**Exercise task:** Pick out and copy every line below that contains the string "geoboundaries". Only an exact match in case counts.

**Records to process:**
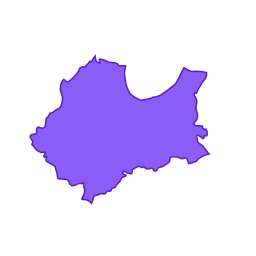 Phu Tho, Phú Thọ, Vietnam (Albers equal-area conic projection), rotated 206°
{"feature_id": "81297802B95846226867008", "entity_name": "Phu Tho", "entity_type": "district", "adm_level": 2, "iso_a3": "VNM", "parent_name": "Vietnam", "parent_adm1": "Phú Thọ", "projection": "albers", "projection_center": [105.237, 21.414], "detail": "fine", "context": "isolated", "style": "filled", "palette": "violet", "viewbox_px": 256, "rotation_deg": 206, "n_neighbors": 0, "source": "geoboundaries", "source_scale": "gbopen_adm2", "svg_char_len": 4169}
<svg xmlns="http://www.w3.org/2000/svg" viewBox="0 0 256 256"><g transform="rotate(206 128 128)"><path d="M207.7,140.6L207.5,138.9L207.4,137.3L206.4,134.7L205.5,132.6L203.3,130.1L201.8,128.6L200.5,127.2L199.5,125.2L198.7,122.6L198.0,120.3L198.0,118.0L198.1,116.5L198.8,115.0L200.3,113.2L202.2,109.5L203.3,107.9L204.4,107.3L204.7,107.0L204.5,106.4L204.7,103.9L205.0,102.7L205.5,101.3L205.5,99.9L204.4,97.4L203.8,94.8L203.1,93.5L203.2,92.4L203.9,91.2L204.7,90.4L206.1,89.9L206.9,89.9L207.9,89.8L209.4,89.3L209.8,88.5L209.7,86.9L208.0,83.5L207.9,83.3L208.2,82.3L209.4,81.5L211.8,79.8L212.2,78.9L212.3,77.7L211.8,76.8L209.9,75.5L208.1,74.4L207.5,73.5L207.4,72.8L207.2,71.1L204.8,70.2L203.8,69.6L201.4,68.5L200.2,67.9L198.8,67.9L196.3,67.9L195.3,67.9L193.5,68.9L192.8,69.5L192.1,69.9L191.4,69.8L191.3,68.9L191.3,66.4L191.2,65.4L190.4,65.1L189.8,65.9L189.1,66.5L188.6,66.2L188.1,64.4L187.8,63.4L187.1,62.5L183.8,62.1L179.0,61.9L177.4,61.6L176.1,60.8L173.8,58.1L172.8,57.2L171.1,54.9L169.7,52.9L168.6,51.8L164.2,53.5L161.2,54.5L160.4,54.8L159.6,54.8L158.7,54.5L157.3,53.5L155.9,52.3L154.7,51.7L153.4,51.6L151.9,52.1L149.6,54.4L149.0,55.3L148.0,56.4L145.6,57.6L144.0,59.2L143.5,58.0L141.4,55.1L140.2,54.0L139.4,52.4L138.5,50.1L138.5,49.4L138.5,46.8L138.5,45.2L138.5,44.5L138.1,43.9L137.5,43.8L135.5,44.7L133.5,45.3L130.0,45.0L127.8,44.4L127.7,45.6L128.0,47.9L128.8,51.1L128.5,51.9L128.1,52.7L126.2,54.0L124.9,55.6L124.0,56.8L122.3,57.7L120.3,58.4L119.7,58.9L119.4,60.3L119.2,61.4L118.7,62.4L116.8,63.1L116.0,63.9L115.8,64.5L115.9,65.7L115.9,66.5L115.6,67.1L114.1,68.3L113.6,68.9L113.3,71.7L112.5,74.8L112.0,76.0L111.8,78.1L111.8,79.4L111.7,80.6L111.4,81.4L110.4,82.2L109.1,83.6L108.9,84.1L109.0,84.6L109.9,84.7L111.4,84.6L112.7,85.0L113.3,85.2L113.3,85.9L113.0,86.7L112.4,87.5L112.0,87.7L111.0,87.5L109.8,87.3L108.6,87.3L107.5,87.7L106.0,87.8L105.2,88.1L104.8,88.8L104.8,89.6L105.0,90.4L105.6,92.0L105.7,92.7L104.0,95.2L102.5,97.3L101.4,98.2L100.2,98.6L98.6,98.5L97.9,98.6L97.4,99.1L97.1,100.0L96.4,100.3L94.9,99.6L93.3,99.6L92.4,99.8L91.8,100.1L90.0,101.7L89.3,102.4L88.6,102.5L86.1,101.2L85.3,100.9L84.5,101.3L83.5,102.9L83.5,104.3L83.4,105.5L82.2,106.8L80.7,107.8L79.3,109.6L78.2,111.6L77.4,112.8L76.5,114.1L76.2,115.3L76.1,116.4L76.6,118.1L76.9,119.9L76.9,120.2L75.5,121.5L73.7,122.5L71.0,123.5L67.3,123.8L65.6,124.2L63.7,126.0L62.4,126.4L61.6,126.3L61.1,125.9L59.8,124.4L57.7,122.6L53.8,126.1L52.5,127.5L51.9,128.2L51.4,130.3L51.1,131.5L48.6,135.4L46.0,138.3L43.7,140.1L52.7,144.5L54.9,145.0L59.1,145.6L60.5,147.9L62.6,150.5L62.9,151.0L62.9,151.5L62.2,152.5L57.3,151.5L55.8,151.3L55.5,152.8L56.3,153.5L56.4,154.2L54.0,155.3L53.8,156.6L55.5,159.6L57.5,161.1L58.5,160.5L59.5,160.2L60.9,160.7L61.4,161.9L62.2,162.3L62.9,162.1L65.7,161.0L68.2,159.7L70.9,160.4L70.2,163.8L69.9,165.6L70.1,166.5L70.2,167.7L71.1,169.8L73.5,173.1L75.2,175.1L75.9,176.2L76.9,179.2L77.2,180.7L78.2,182.8L80.3,184.8L83.1,186.7L83.6,188.0L83.6,188.7L82.0,189.1L81.7,190.4L81.9,193.8L81.2,201.8L80.3,206.0L80.3,209.1L80.9,210.7L81.7,212.2L86.3,211.0L90.3,209.5L91.5,208.9L95.3,206.7L97.8,206.4L104.1,206.7L104.2,205.2L104.3,199.7L104.2,194.6L104.5,190.1L104.9,187.9L106.6,184.2L109.1,179.1L111.8,174.4L113.1,171.6L115.0,169.8L116.9,167.9L118.6,167.0L120.5,164.7L125.4,160.9L127.7,159.2L129.0,158.6L130.6,158.4L132.2,158.5L133.2,158.5L136.7,158.7L138.4,159.1L140.9,159.7L141.2,159.8L143.5,161.4L146.0,163.4L149.7,167.2L152.3,171.3L154.4,174.2L155.7,176.6L157.3,182.8L160.7,181.3L162.7,180.3L164.4,180.3L165.4,180.9L166.6,181.1L169.0,180.6L171.0,179.8L174.2,178.7L177.3,178.7L179.9,178.5L181.3,178.2L183.1,177.8L183.8,177.1L183.7,176.6L182.8,175.3L182.0,174.3L182.0,173.8L183.0,173.6L184.3,173.7L185.6,173.9L186.4,174.6L188.7,177.4L189.1,178.2L189.7,175.4L189.8,172.6L189.7,171.8L190.1,171.3L190.5,171.5L191.3,171.5L191.7,170.8L192.0,169.1L192.4,167.3L192.9,166.4L193.2,165.8L193.1,164.7L193.0,164.3L193.3,163.8L194.1,163.6L195.3,163.3L196.0,162.9L196.7,162.2L197.2,161.3L197.6,160.2L197.4,157.6L197.5,156.4L197.9,154.0L198.7,151.5L199.1,149.6L201.7,143.7L202.4,143.1L203.3,142.8L205.0,142.9L206.4,143.6L207.2,143.5L207.5,142.3L207.7,140.6Z" fill="#8b5cf6" stroke="#5b21b6" stroke-width="1.5"/></g></svg>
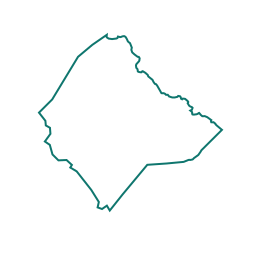 Highland, Virginia, United States of America (Mercator projection), rotated 110°
{"feature_id": "52423323B76266562550307", "entity_name": "Highland", "entity_type": "district", "adm_level": 2, "iso_a3": "USA", "parent_name": "United States of America", "parent_adm1": "Virginia", "projection": "mercator", "projection_center": [-79.655, 38.386], "detail": "fine", "context": "isolated", "style": "outline", "palette": "teal", "viewbox_px": 256, "rotation_deg": 110, "n_neighbors": 0, "source": "geoboundaries", "source_scale": "gbopen_adm2", "svg_char_len": 1691}
<svg xmlns="http://www.w3.org/2000/svg" viewBox="0 0 256 256"><g transform="rotate(110 128 128)"><path d="M47.7,179.8L62.1,190.0L78.2,199.3L127.1,209.0L144.0,216.9L149.5,208.1L153.7,206.1L154.5,201.4L160.0,198.9L169.1,201.5L170.6,195.7L178.7,189.9L182.2,182.3L179.1,174.8L181.9,168.1L184.9,168.7L186.3,161.4L198.7,141.4L207.5,130.1L213.0,129.4L213.0,124.7L208.2,121.3L211.8,116.9L192.1,110.3L156.0,97.3L148.2,79.7L140.8,64.1L137.3,60.2L136.9,59.4L136.8,58.7L135.6,56.7L135.4,56.5L135.1,56.3L133.7,55.7L129.3,52.7L125.6,51.7L123.8,51.4L97.6,39.1L95.2,45.7L94.5,47.1L94.1,47.3L93.3,49.6L93.6,50.1L94.1,51.7L93.0,52.5L92.1,52.4L90.7,57.3L90.6,59.9L91.5,62.2L90.9,63.9L89.5,66.3L89.9,66.8L90.6,67.1L91.6,68.2L92.9,70.7L93.2,72.0L92.7,72.6L91.9,72.8L91.3,73.2L90.9,73.6L90.8,74.0L90.3,75.4L89.1,74.2L87.0,74.2L86.5,75.2L86.5,76.8L86.1,78.2L84.3,80.4L83.3,80.2L82.9,80.3L82.2,81.3L81.1,84.3L81.3,85.4L81.8,86.8L82.5,87.0L82.3,88.2L81.8,88.4L80.6,89.5L80.4,90.0L80.7,91.8L81.8,92.2L83.3,94.5L84.1,96.6L84.2,97.4L84.3,100.2L84.0,100.6L83.2,102.0L83.8,103.7L83.2,104.9L83.1,106.3L83.4,107.3L83.7,107.8L83.8,108.5L78.1,115.2L77.2,116.8L77.3,117.9L75.9,119.9L74.4,121.4L72.6,126.6L71.4,127.6L70.2,130.6L69.6,133.6L70.0,134.1L70.9,134.3L71.2,134.7L71.6,136.7L71.6,137.7L71.5,138.0L71.1,138.4L70.4,138.6L69.4,139.3L68.6,140.8L66.5,141.9L65.3,142.0L61.5,140.5L60.8,140.4L58.5,140.9L57.5,142.2L57.8,143.3L56.6,147.2L55.5,149.9L53.4,151.6L51.2,151.9L47.6,155.1L47.0,157.0L46.5,157.9L45.0,159.3L43.4,161.2L43.0,162.4L43.0,163.1L43.8,164.6L45.0,165.9L45.3,166.7L45.5,168.7L47.1,168.7L47.9,169.5L49.9,173.4L50.6,176.8L50.1,178.8L49.7,179.3L47.7,179.8Z" fill="none" stroke="#0f766e" stroke-width="2"/></g></svg>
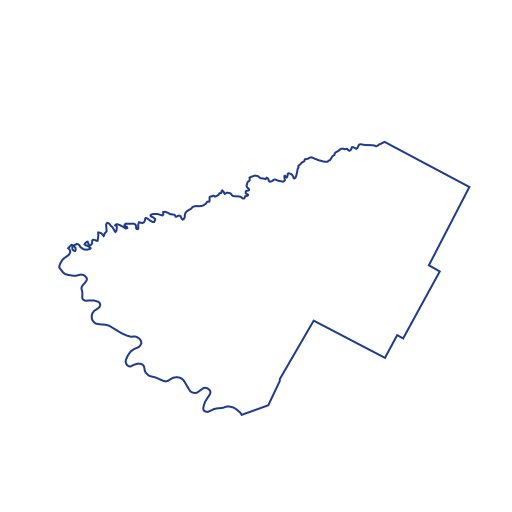 outline of Laishi, Formosa, Argentina, rotated 118°
{"feature_id": "61730980B73783012017414", "entity_name": "Laishi", "entity_type": "district", "adm_level": 2, "iso_a3": "ARG", "parent_name": "Argentina", "parent_adm1": "Formosa", "projection": "robinson", "projection_center": [-58.523, -26.515], "detail": "fine", "context": "isolated", "style": "outline", "palette": "blue", "viewbox_px": 512, "rotation_deg": 118, "n_neighbors": 0, "source": "geoboundaries", "source_scale": "gbopen_adm2", "svg_char_len": 6157}
<svg xmlns="http://www.w3.org/2000/svg" viewBox="0 0 512 512"><g transform="rotate(118 256 256)"><path d="M335.4,425.0L337.3,425.5L337.5,424.8L337.8,423.7L338.5,422.7L339.3,422.1L340.2,421.7L342.9,421.8L347.9,424.3L350.1,425.1L353.0,425.3L355.1,425.3L356.7,425.0L358.5,424.3L359.4,422.5L361.2,418.3L361.5,416.2L361.0,413.2L360.5,411.9L359.3,408.3L358.2,406.0L355.0,402.4L354.5,401.7L353.8,399.4L353.8,398.3L354.1,397.1L354.6,395.8L355.2,394.8L356.1,394.4L357.3,394.1L360.1,394.5L362.6,395.1L364.8,395.4L365.9,395.2L367.0,394.6L369.1,392.6L371.0,391.5L374.6,389.7L375.2,389.0L375.5,388.3L375.7,387.6L375.7,386.6L375.5,385.7L375.3,385.0L373.7,382.6L371.4,378.4L370.4,373.6L370.9,372.1L371.4,371.2L372.4,370.6L373.9,370.2L375.1,370.4L376.8,371.1L380.6,373.2L383.0,373.5L385.0,373.3L387.3,372.3L388.9,371.0L389.8,369.7L390.6,367.7L390.9,366.3L390.7,365.0L390.3,363.7L389.5,361.5L387.4,356.8L386.8,354.5L386.5,352.6L387.2,340.9L387.3,337.9L386.9,332.6L386.0,328.5L384.4,326.0L383.7,324.6L383.5,323.0L383.6,320.9L384.0,319.6L384.9,317.8L385.9,316.9L386.9,316.3L389.1,316.2L390.8,316.5L392.8,317.8L395.3,319.9L399.0,321.8L403.2,322.4L405.5,322.4L408.5,322.1L410.4,321.5L411.9,320.3L412.4,319.4L412.9,318.4L413.1,316.9L413.0,316.2L412.7,315.3L412.0,314.5L410.7,313.7L409.1,312.5L406.4,309.6L405.2,306.9L405.2,304.9L405.8,303.4L406.9,302.3L409.8,300.1L410.8,298.5L411.7,295.4L411.9,294.4L411.8,293.2L410.4,287.6L409.8,279.5L409.4,277.7L409.0,276.7L408.2,275.8L407.1,274.8L404.3,273.3L402.4,272.0L400.2,269.1L399.2,266.1L399.2,263.9L399.6,262.1L400.3,260.5L403.1,256.0L405.9,251.3L406.4,250.1L406.4,248.3L406.1,246.9L405.5,245.4L404.4,243.9L397.1,240.3L396.2,238.9L395.8,237.8L395.7,236.5L396.0,234.6L396.6,233.2L397.8,232.2L399.8,231.8L408.2,232.5L411.5,232.1L414.1,231.5L415.9,230.7L416.9,229.5L417.1,228.8L417.0,227.5L416.7,226.4L416.4,225.7L415.9,225.0L410.8,221.2L408.8,218.8L406.9,215.8L405.6,214.0L402.9,211.4L401.9,210.0L401.1,207.7L400.5,205.7L400.4,203.6L400.6,201.4L401.6,196.6L402.5,194.7L403.0,194.1L382.1,175.1L355.5,176.3L353.2,177.2L286.0,174.7L285.4,94.3L259.6,94.2L259.7,87.4L183.4,86.5L183.0,99.0L94.9,100.0L94.9,196.1L98.7,198.7L99.5,199.5L101.3,200.3L102.4,201.2L102.7,201.5L102.8,201.9L102.8,203.2L103.1,203.9L103.7,205.5L104.9,208.1L106.6,211.3L107.1,212.7L108.2,216.1L109.3,217.3L113.3,217.2L114.3,217.8L114.2,219.9L114.5,221.8L115.0,222.4L116.9,222.1L117.6,222.1L118.7,222.5L119.2,223.0L119.4,223.8L118.6,225.6L118.8,226.3L120.0,227.5L120.4,229.5L121.3,231.2L122.1,231.7L123.3,232.0L124.0,232.6L124.7,232.7L126.3,233.8L127.4,234.4L128.6,234.6L130.0,234.2L131.9,235.3L135.0,235.5L136.8,235.8L137.6,236.5L139.2,237.2L140.0,238.5L141.0,241.0L141.3,242.8L142.2,246.2L142.2,248.0L142.5,249.3L142.6,251.6L142.8,253.2L143.5,254.2L144.4,255.1L145.7,255.8L146.8,257.0L147.4,258.1L148.4,258.2L149.6,257.9L150.3,258.2L151.3,259.0L152.2,259.5L153.7,259.8L156.4,260.9L158.1,260.0L159.0,260.2L160.0,260.0L163.1,258.9L165.9,258.3L167.1,258.0L168.3,258.0L169.0,258.2L169.5,258.5L169.6,258.9L169.5,259.5L168.9,259.8L168.3,260.7L167.7,261.5L167.4,262.3L167.2,263.6L167.5,265.6L167.9,266.3L168.5,266.5L170.0,265.9L172.0,265.6L172.4,265.9L172.3,266.2L171.5,268.0L172.0,268.4L172.5,268.3L174.0,267.3L175.4,266.1L176.3,266.2L177.1,266.5L177.8,267.3L179.2,272.2L179.4,274.7L180.0,275.9L180.7,276.4L181.7,276.6L182.8,277.3L184.0,279.0L183.5,280.1L181.9,281.7L181.9,283.3L183.6,283.6L184.1,285.8L185.2,288.6L184.6,292.0L185.6,294.9L187.2,296.2L188.5,297.7L189.9,298.5L191.3,297.5L192.2,297.1L193.2,297.3L194.0,297.9L194.7,298.1L198.3,297.4L199.3,296.4L199.9,295.0L200.2,293.6L201.1,293.2L201.8,293.5L203.0,295.1L203.6,295.4L204.3,295.1L205.5,294.4L205.6,291.9L206.1,291.6L206.8,291.8L208.3,293.6L210.1,293.4L210.8,293.6L211.4,294.7L211.0,297.1L211.1,298.1L212.3,301.1L213.5,303.3L213.8,304.7L213.6,305.9L212.9,307.1L212.8,307.8L212.8,308.8L213.2,310.0L213.8,311.5L215.1,312.2L215.8,312.7L215.6,313.4L215.0,314.0L214.5,314.8L214.0,316.6L215.1,316.8L215.9,316.4L216.8,316.4L217.9,317.8L219.2,317.7L219.9,317.9L222.3,319.6L222.9,320.3L222.6,321.3L222.8,322.1L223.4,322.6L223.9,322.8L224.3,323.2L224.5,323.7L225.0,324.3L225.5,324.6L226.6,324.3L228.4,323.2L230.0,322.8L230.5,324.0L231.5,324.7L233.1,324.7L235.6,326.0L236.8,326.9L237.9,328.3L238.7,329.5L240.1,332.4L241.2,333.9L242.6,335.0L244.6,335.5L245.8,336.1L247.2,337.1L249.5,338.3L250.9,338.5L252.3,338.3L253.5,337.9L255.3,337.1L257.6,337.2L258.3,337.9L257.7,339.4L256.3,341.4L256.3,342.3L256.6,343.1L257.2,343.8L258.5,344.5L259.0,345.5L258.1,346.6L258.0,347.6L258.7,349.8L259.3,351.0L259.3,354.6L259.6,356.9L260.7,358.6L261.7,358.1L262.9,357.3L264.1,357.6L265.2,362.8L267.5,366.9L268.5,367.8L269.2,368.3L270.0,368.0L270.4,367.4L270.2,365.1L270.7,362.4L271.5,362.0L273.7,361.9L274.4,363.0L274.5,365.6L274.0,368.8L273.9,370.4L274.3,371.3L275.3,371.3L276.8,370.8L277.6,370.7L279.0,370.8L280.5,372.1L280.6,373.3L281.0,374.9L281.2,375.2L284.1,374.5L286.9,372.9L287.8,373.0L288.2,373.9L287.9,374.7L286.3,375.7L285.0,376.9L284.7,378.5L285.4,380.2L286.3,381.6L287.0,383.1L287.6,384.0L288.6,386.2L289.9,386.7L290.8,386.4L291.0,385.1L290.8,384.1L291.0,383.5L291.7,382.8L292.8,383.8L292.9,384.9L292.6,385.8L292.7,388.6L292.6,390.9L292.9,392.0L292.9,392.7L293.5,394.1L294.4,394.7L295.1,394.7L295.1,393.9L295.3,392.9L295.8,392.4L298.3,391.4L299.4,391.1L300.8,391.4L300.3,392.7L299.1,394.2L297.9,396.4L297.4,398.6L296.5,400.4L296.2,402.1L296.6,402.9L298.4,403.2L304.3,399.5L306.2,399.9L307.1,400.3L309.0,399.8L309.9,399.9L309.3,401.3L308.6,403.3L308.8,405.2L309.4,406.4L312.0,404.8L316.9,403.0L317.4,403.8L317.5,405.3L317.7,406.6L318.4,407.7L319.1,407.9L320.6,407.3L321.7,406.6L323.3,406.8L324.4,407.5L324.9,408.5L324.5,409.3L323.5,410.0L322.7,410.9L322.4,411.4L323.0,412.1L325.4,412.9L326.3,412.8L326.5,411.5L326.2,410.0L326.3,406.9L326.7,405.7L327.9,406.0L328.8,407.1L329.8,408.2L330.4,409.5L331.0,411.3L330.6,415.2L329.3,417.3L329.2,418.9L329.5,419.9L330.6,420.5L331.3,421.4L332.2,421.6L332.9,421.0L333.5,419.3L334.1,418.8L335.0,418.2L336.4,418.0L336.8,418.8L336.8,419.7L336.5,420.8L336.0,421.4L335.2,422.0L333.5,422.5L332.6,423.2L332.7,424.0L334.0,424.6L335.4,425.0Z" fill="none" stroke="#1e3a8a" stroke-width="2"/></g></svg>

**Solution:**
{"feature_id": "81297802B95846226867008", "entity_name": "Phu Tho", "entity_type": "district", "adm_level": 2, "iso_a3": "VNM", "parent_name": "Vietnam", "parent_adm1": "Phú Thọ", "projection": "albers", "projection_center": [105.237, 21.414], "detail": "fine", "context": "isolated", "style": "filled", "palette": "violet", "viewbox_px": 256, "rotation_deg": 206, "n_neighbors": 0, "source": "geoboundaries", "source_scale": "gbopen_adm2", "svg_char_len": 4169}
{"feature_id": "52423323B76266562550307", "entity_name": "Highland", "entity_type": "district", "adm_level": 2, "iso_a3": "USA", "parent_name": "United States of America", "parent_adm1": "Virginia", "projection": "mercator", "projection_center": [-79.655, 38.386], "detail": "fine", "context": "isolated", "style": "outline", "palette": "teal", "viewbox_px": 256, "rotation_deg": 110, "n_neighbors": 0, "source": "geoboundaries", "source_scale": "gbopen_adm2", "svg_char_len": 1691}
{"feature_id": "61730980B73783012017414", "entity_name": "Laishi", "entity_type": "district", "adm_level": 2, "iso_a3": "ARG", "parent_name": "Argentina", "parent_adm1": "Formosa", "projection": "robinson", "projection_center": [-58.523, -26.515], "detail": "fine", "context": "isolated", "style": "outline", "palette": "blue", "viewbox_px": 512, "rotation_deg": 118, "n_neighbors": 0, "source": "geoboundaries", "source_scale": "gbopen_adm2", "svg_char_len": 6157}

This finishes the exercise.